Rood Bekermos (Cladonia coccifera)
Rood bekermos is zonder twijfel het kleurrijkste voorbeeld uit de groep bekermossen: grijsgroene korstmossen met bekervormige structuren. Op de rand van de bekertjes zitten de knalrode vruchtlichamen. Hier vormt rood bekermos zijn sporen, net als paddenstoelen. Geen gekke vergelijking, want paddenstoelen zijn de vruchten van een schimmel (zwamvlok) en korstmossen bestaan ook grotendeels uit schimmel.
Soms groeien de vruchtlichamen (ook wel apotheciën genoemd) keurig op de rand van een beker, soms op een zijtak van de beker en soms vullen ze het hele bekertje op. Daardoor ontstaan allerlei vormen, leuk uitkiezen voor de foto, maar soms lastig bij het op naam brengen.
De groenige kleur van het bekermos komt van de algen, die net onder de opperhuid zitten. Korstmos is een combinatie van schimmel en alg en een schoolvoorbeeld van symbiose: de alg helpt de schimmel aan voedingsstoffen, de schimmel beschermt de alg tegen weersinvloeden.

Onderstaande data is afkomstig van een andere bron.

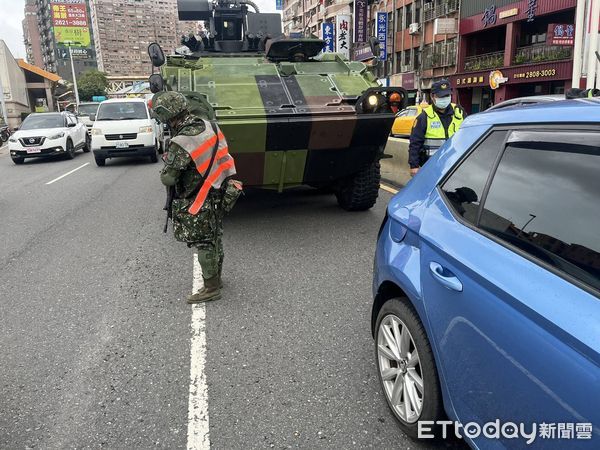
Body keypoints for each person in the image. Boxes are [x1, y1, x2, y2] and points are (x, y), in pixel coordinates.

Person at [153, 92, 242, 304]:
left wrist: (167, 165)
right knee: (215, 237)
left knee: (204, 243)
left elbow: (168, 178)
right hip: (219, 189)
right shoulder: (209, 126)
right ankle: (216, 280)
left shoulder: (183, 140)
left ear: (168, 116)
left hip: (198, 197)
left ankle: (211, 289)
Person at [408, 79, 466, 176]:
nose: (444, 98)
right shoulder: (425, 116)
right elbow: (415, 143)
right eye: (441, 96)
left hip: (455, 166)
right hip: (431, 167)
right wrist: (414, 166)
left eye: (447, 95)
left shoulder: (459, 112)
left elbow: (468, 137)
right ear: (432, 96)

Vliegenzwam (Amanita muscaria)
Vliegenzwammen groeien veelal in loofbossen, in nauwe associatie (symbiose) met berk, tamme kastanje, eik, beuk, ook wel met den en spar. Ze vormen een ectomycorrhiza, wat betekent dat het mycelium niet binnendringt in de wortels van de boom, maar de haarwortels aan de buitenkant omgeeft.

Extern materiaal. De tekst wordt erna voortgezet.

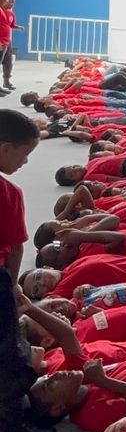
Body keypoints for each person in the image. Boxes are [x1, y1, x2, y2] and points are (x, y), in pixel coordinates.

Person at [0, 111, 40, 299]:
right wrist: (13, 286)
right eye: (25, 154)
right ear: (6, 149)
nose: (24, 161)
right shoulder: (8, 193)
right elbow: (16, 248)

De bekendste verschijningsvorm van de vliegenzwam is een donkerrode hoed met witte stippen. De witte stippen zijn restanten van het algeheel omhulsel (velum universale) waarin de paddenstoel 'opgesloten' zat, voordat hij uit de grond omhoog kwam. Deze spoelen bij regenachtig weer vrij snel van de hoed. De kleur van de hoed is echter variabel en kan variëren van rood tot oranje met gele tinten. De eerste foto in de fotogalerij hieronder geeft een idee van de variatie in kleur bij vliegenzwammen.
De hoed wordt 5–15 cm breed. Het vlees, de plaatjes en de sporen zijn wit. De sporen zijn elliptisch van vorm (9-12 µm bij 6-9 µm) en niet amyloïd. Op de witte steel zit meestal een duidelijke ring en aan de onderkant een (vlokkige) beurs. Vliegenzwammen kunnen voorkomen vanaf juli tot en met de late herfst, met een hoogtepunt rond eind augustus, uitlopend naar eind november.